Художник одной книги

Дмитрий Гутов: марксизм и художественнокритицизм

Москвич Дмитрий Гутов (род. 1960), играя одновременно две роли, художника-провокатора и искусствоведа-популяризатора, доказывает, что современное искусство — это кризис безобразия, но жить в состоянии кризиса все же лучше и веселее, чем в состоянии застоя.

Текст: Анна Толстова

«Если бы наша консервная банка заговорила… Михаил Лифшиц и советские шестидесятые», 2018

«Если бы наша консервная банка заговорила… Михаил Лифшиц и советские шестидесятые», 2018

Фото: Дмитрий Гутов

«Если бы наша консервная банка заговорила… Михаил Лифшиц и советские шестидесятые», 2018

Фото: Дмитрий Гутов

Этот текст — часть проекта «Обретение места. 30 лет российского искусства в лицах», в котором Анна Толстова рассказывает о том, как художники разных поколений работали с новой российской действительностью и советским прошлым.

Человек с хитрым ленинским прищуром и ленинской бородкой в неизменной оранжевой куртке знаком аудитории более широкой, нежели аудитория современного искусства: еще недавно его можно было увидеть на центральном и региональном телевидении вещающим об авангарде и классике, реалистах и абстракционистах. Учившийся в пединституте и трудившийся экскурсоводом в «Абрамцеве», прирожденный педагог, златоуст и чичероне, обладатель прищура и бородки быстро находит общий язык с любой публикой, будь то завсегдатаи модного арт-кластера, студенты творческого вуза или члены клуба для состоятельных любителей искусства. Лейтмотив едва ли не каждого его выступления в общих чертах таков: современное искусство — заговор посвященных, умножайте свои знания (и печали), и тогда вам откроется великая тайна рынка, почему за такую ерунду так много платят. Приблизительно те же мысли и те же примеры можно найти в любимой книге оратора, «Кризисе безобразия» Михаила Лифшица, главного конструктора паровоза советской марксистско-ленинской эстетики, который продолжает лететь вперед благодаря Дмитрию Гутову. Только лифшицианские обличения современного художника как приспешника власти капитала оратор держит при себе, оставляя зрителя в недоумении, что же такое хорошо и что такое плохо. Ведь при всем разоблачительном, если только внимательно вслушаться, пафосе этих речей он и сам практикует такую ерунду, как современное искусство, со времен перестройки, то есть со времен первоначального накопления капитала.

### ПРИЛАГАЕМЫЕ ДАННЫЕ
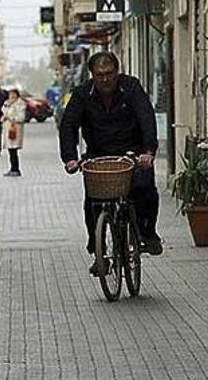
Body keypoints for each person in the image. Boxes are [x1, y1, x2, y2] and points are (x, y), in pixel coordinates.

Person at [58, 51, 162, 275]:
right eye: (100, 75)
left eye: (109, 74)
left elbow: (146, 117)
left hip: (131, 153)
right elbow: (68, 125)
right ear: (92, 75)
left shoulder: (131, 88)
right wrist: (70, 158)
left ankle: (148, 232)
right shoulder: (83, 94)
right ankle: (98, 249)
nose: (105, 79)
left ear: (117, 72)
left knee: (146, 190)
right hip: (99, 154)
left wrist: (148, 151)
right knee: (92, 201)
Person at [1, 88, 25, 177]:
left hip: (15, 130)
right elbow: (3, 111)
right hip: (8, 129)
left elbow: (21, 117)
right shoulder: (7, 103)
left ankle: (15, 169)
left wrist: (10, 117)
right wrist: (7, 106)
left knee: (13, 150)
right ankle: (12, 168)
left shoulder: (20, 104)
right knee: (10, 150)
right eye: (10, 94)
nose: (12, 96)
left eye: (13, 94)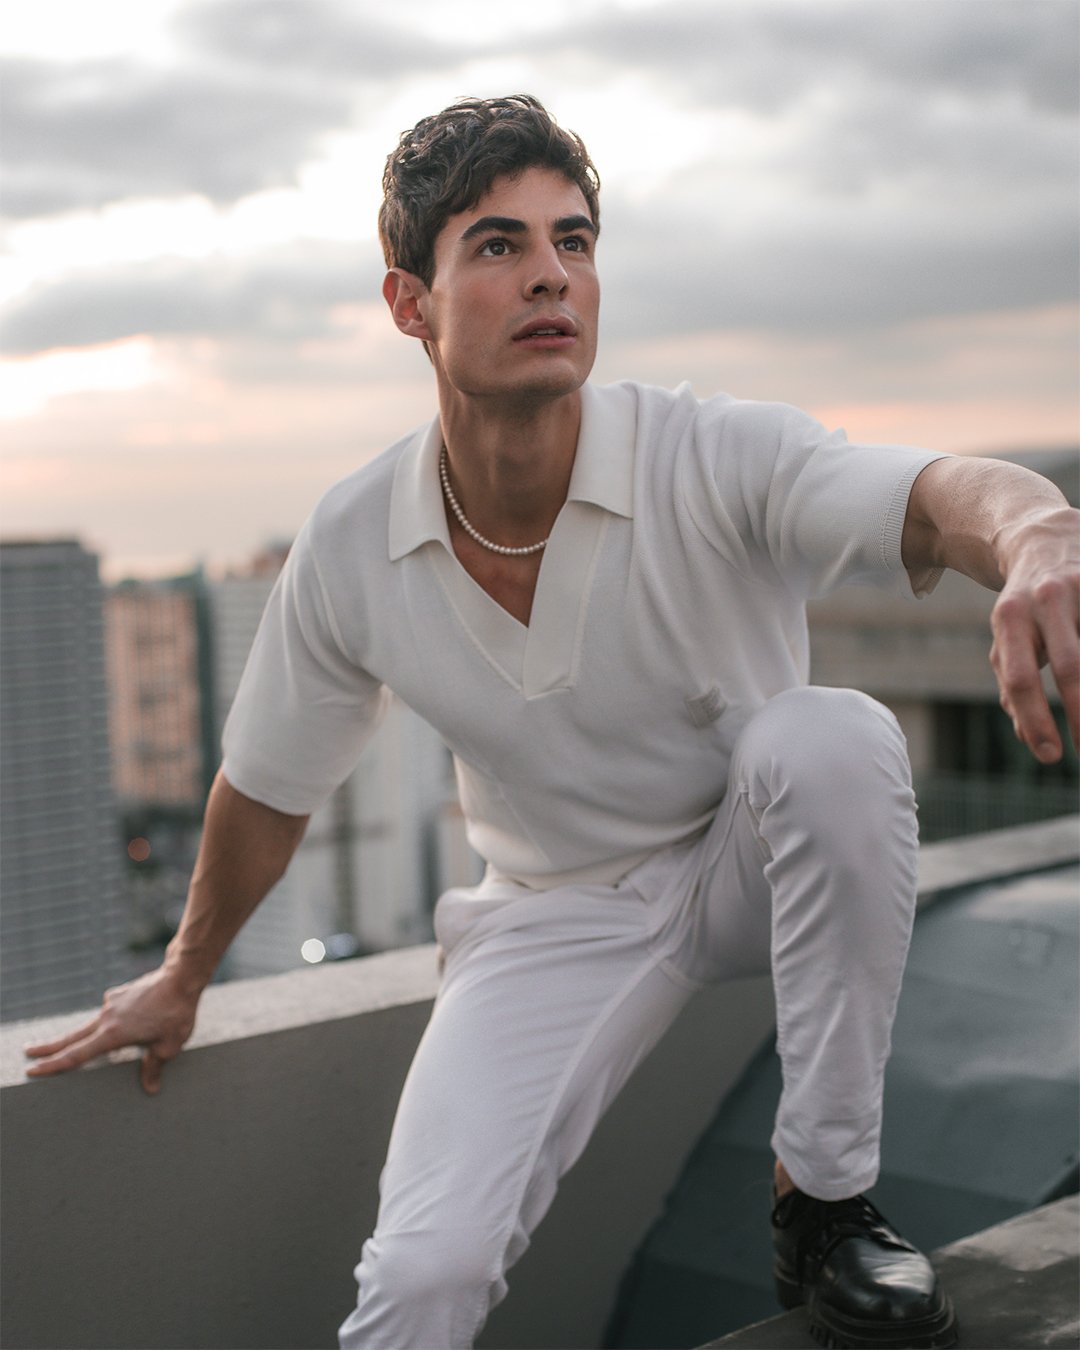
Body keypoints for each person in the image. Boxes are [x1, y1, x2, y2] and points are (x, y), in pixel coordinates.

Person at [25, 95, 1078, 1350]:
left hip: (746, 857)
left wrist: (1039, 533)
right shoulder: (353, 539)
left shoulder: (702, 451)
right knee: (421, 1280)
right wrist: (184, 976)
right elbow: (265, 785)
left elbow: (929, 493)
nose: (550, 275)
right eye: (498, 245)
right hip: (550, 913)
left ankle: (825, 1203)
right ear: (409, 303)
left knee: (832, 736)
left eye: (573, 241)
...
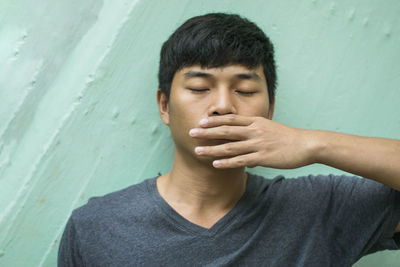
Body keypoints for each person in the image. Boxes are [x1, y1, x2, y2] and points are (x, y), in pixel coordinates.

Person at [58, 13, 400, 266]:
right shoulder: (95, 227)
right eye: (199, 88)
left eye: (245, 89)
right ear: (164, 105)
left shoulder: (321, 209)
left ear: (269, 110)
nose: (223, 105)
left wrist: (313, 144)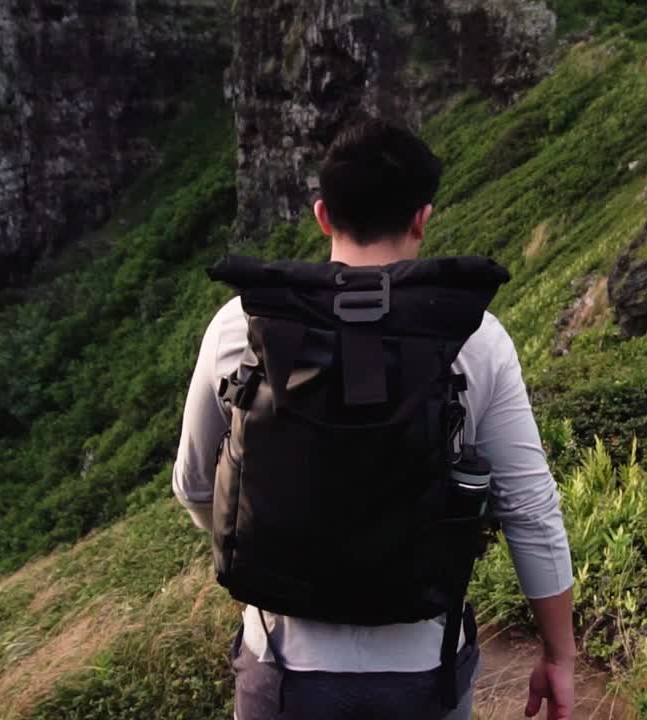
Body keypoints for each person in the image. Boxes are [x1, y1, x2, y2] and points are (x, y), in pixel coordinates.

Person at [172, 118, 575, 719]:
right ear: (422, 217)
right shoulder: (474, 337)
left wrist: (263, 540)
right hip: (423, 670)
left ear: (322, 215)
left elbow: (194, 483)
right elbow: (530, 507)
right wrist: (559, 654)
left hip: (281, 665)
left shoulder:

### ЗАДАНИЕ
Напишите, что следует дальше в статье о Дмитрии Гутове, начиная сразу после ее последнего предложения. Приведенные позиции — самостоятельный материал, не связанный со статьей о Дмитрии Гутове.

### ПОЛЕ ДЛЯ ОТВЕТА
Гутов не собирался заниматься искусством, хотя с детства только и делал, что занимался им: в клубе юных искусствоведов при Пушкинском музее; в пединституте — в дополнение к основной специальности; в ЗНУИ (Заочный народный университет искусств) у Николая Касаткина, друга Эрика Булатова и Олега Васильева, но учился он у Касаткина не московскому концептуализму, а живописному ремеслу. Гутов рано попал в диссидентские круги, увлекался русской религиозной философией, слушал «голоса», начитался сам- и тамиздата, еще школьником ходил по выставкам неофициального искусства (больше всего ему запомнилась группа «Гнездо», высиживавшая яйца в Доме культуры ВДНХ в 1975-м) и собирался совершить революцию — в нейропсихологии и человеческом сознании. Но не справился даже с тем, чтобы совершить революцию в Московском пединституте, который бросил, проучившись года два на психфаке. Поработал на заводе, поработал в «Абрамцеве», умудрившись в 1982 году — несмотря на все свои неприятности с КГБ — организовать в музее мамонтовского кружка конференцию к 100-летию своего тогдашнего кумира, отца Павла Флоренского. И сдался — поступил на отделение искусствоведения в бывшую Академию художеств в Ленинграде (тогда — Ордена Трудового Красного Знамени Институт живописи, скульптуры и архитектуры им. И.Е. Репина Ордена Ленина АХ СССР). Но главное — в 1988 году он дебютировал как художник на XVIII Молодежной выставке в московском Манеже.

Ему позвонили накануне манежного выставкома — законченных картин у него не нашлось, и за ночь он соорудил дюшановский ассамбляж-реди-мейд из тех образчиков советского оттепельного дизайна, что отыскал дома, пришпандорив полосатый стеклянный стаканчик к полосатой дверце от буфета. В отличие от отвергнутого в свое время Дюшанова писсуара, шедевр, окрещенный «Искусство в быт» (1988), был принят на выставку, произвел фурор и тут же обрел какого-то заграничного покупателя-коллекционера. Дебютант незамедлительно попал в веселую компанию Анатолия Осмоловского, Юрия Лейдермана, Авдея Тер-Оганьяна и других сквоттеров галереи в Трехпрудном. А вместе с веселой компанией — в тот позднеперестроечный актив, с каким предпочитало работать новое поколение кураторов и первое поколение галеристов: Виктор Мизиано, Олег Кулик, создатели «Первой галереи» Айдан Салахова, Евгений Митта и Александр Якут, Владимир Овчаренко, Марат Гельман (внесен Минюстом в реестр иноагентов) — всем нравился легкий на подъем и изобретательный художник, делавший легкое и изобретательное искусство, столь непохожее на «московский романтический концептуализм» и все, про что писал журнал «А-Я», прочитанный Гутовым от корки до корки.

Дмитрий Гутов: «Я стараюсь разобраться на уровне смотрения»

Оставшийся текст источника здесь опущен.